Ezhel, yeni albümünün ne vakit çıkacağına ve Türkiye’ye ne vakit döneceğine dair gelen sorulara ise şu karşılığı verdi:

“Baya müzik yaptım. Çıkaramıyoruz. Evvelden müziğin başlarında çabucak müzik yapıyorduk, YouTube’ye atıyorduk. Artık itina göstermemiz lazım. Yaptığımız işlere, insanlara düzgün bir şey sunmak istediğimiz için de. Çıkmamış onlarca müziğimiz var. İnsanlara en uygun biçimde sunmak istiyoruz. Türkiye’ye gelme konusu çok karmaşık. Hepinizin varsayım edeceği üzere. Üzerimizde bir baskı olduğunu söyleyebilirim. Bir halde arandığımı söyleyebilirim. O yüzden gelsem muhtemelen tutuklanacağım. Gelmemin bir mantığı yok. Devlet istese Berlin’de de beni bulur. Çok istiyorum ülkeme kentime gelmek. Beşerlerle buluşmak, onu kutlamak. Daima bir arada kutlamak, geçtikten sonra. Her şey geçtikten sonra. O günlerin yakın olduğunu biliyorum. Herkesi çok özledim. Kelamım olsun Konur Sokak’ta bir oturmamız var. Çok isterim ben de. Kimseye bir şey diyemem bekliyoruz. Senin benim tweet atabileceğimiz gün Türkiye’ye gelirim. Tabir özgürlüğü olduğu an hepimiz Türkiye’deyiz.”

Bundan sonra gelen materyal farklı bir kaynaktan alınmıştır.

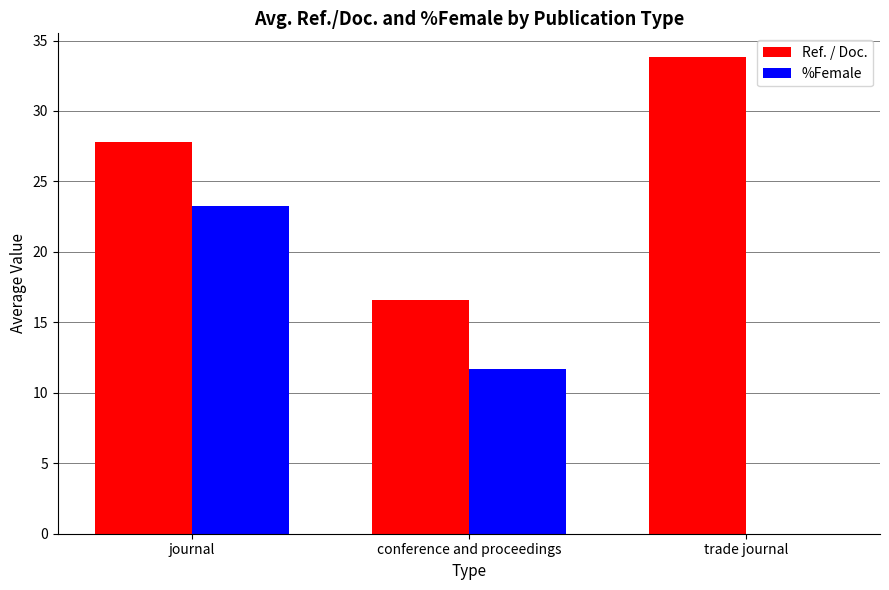

What is the sum of all Ref. / Doc. values?

78.3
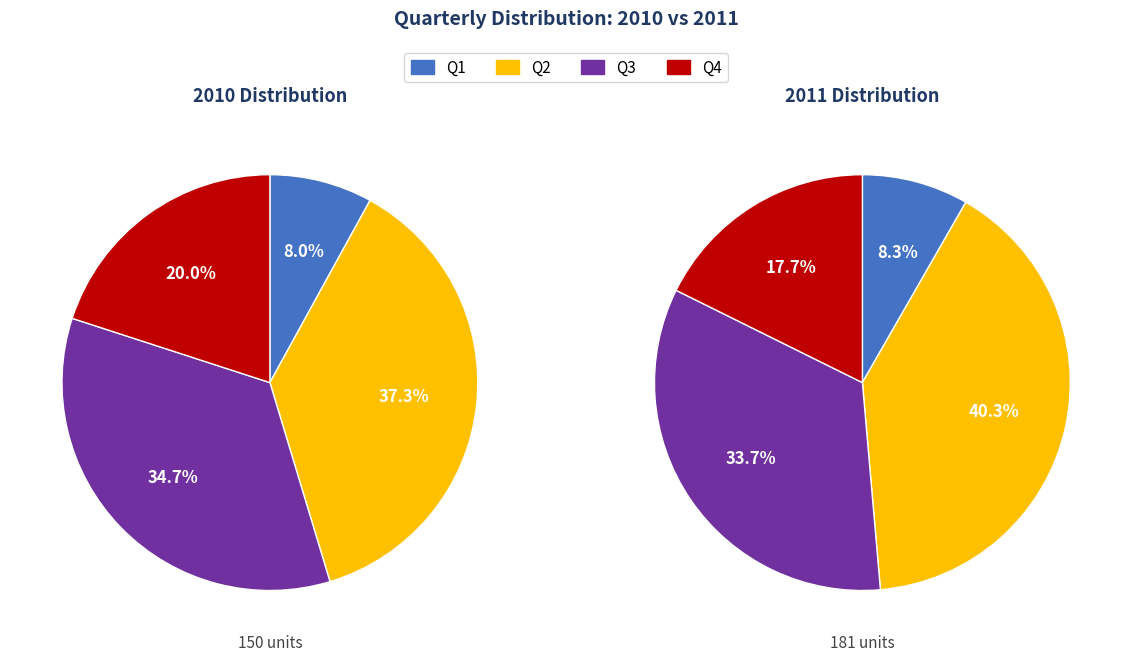

Do Q3 and Q4 together represent more than half of the pie?

Yes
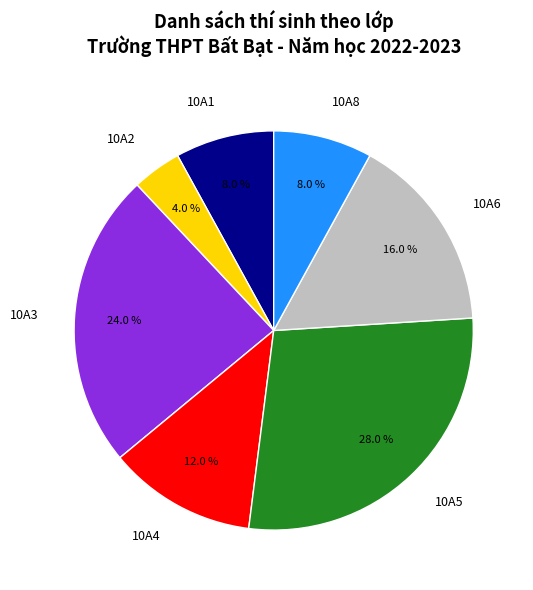

How many segments does this pie chart have?

7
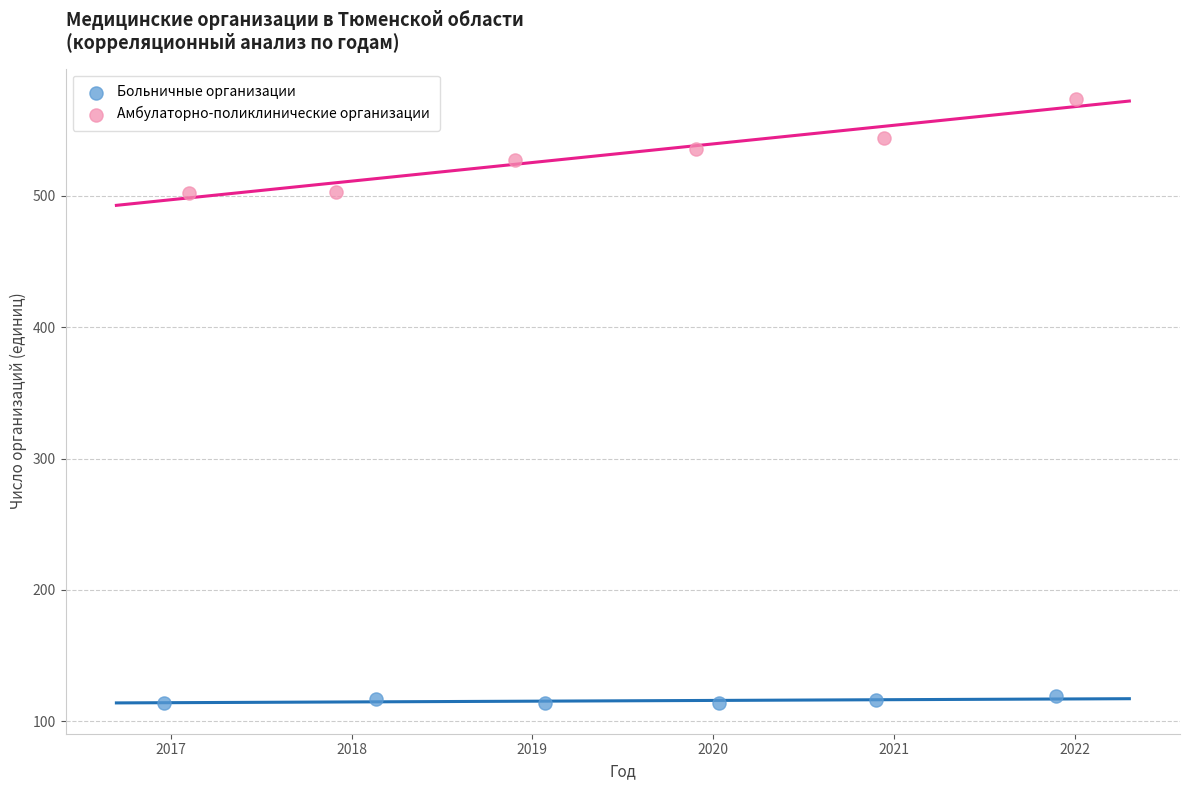

Which series contains the lowest Y value?

Больничные организации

‘TARKAN’LA DÜET YAPMAKTAN ONUR DUYARIM’

“Tarkan’la düet yapar mısın” sorusuna ise Ezhel, “Onur duyarım olağan ki de. Ne demek. Seve seve. Şöyle söyleyeyim. Ben yalnızca hoş sanat icra etmek istiyorum. Kimle olursa olsun, bizi tatmin ettikten insanları keyifli ettikten sonra onur duyarım. Benle müzik yapmak isteyen herkesle müzik yapmaktan onur duyarım” karşılığını verdi.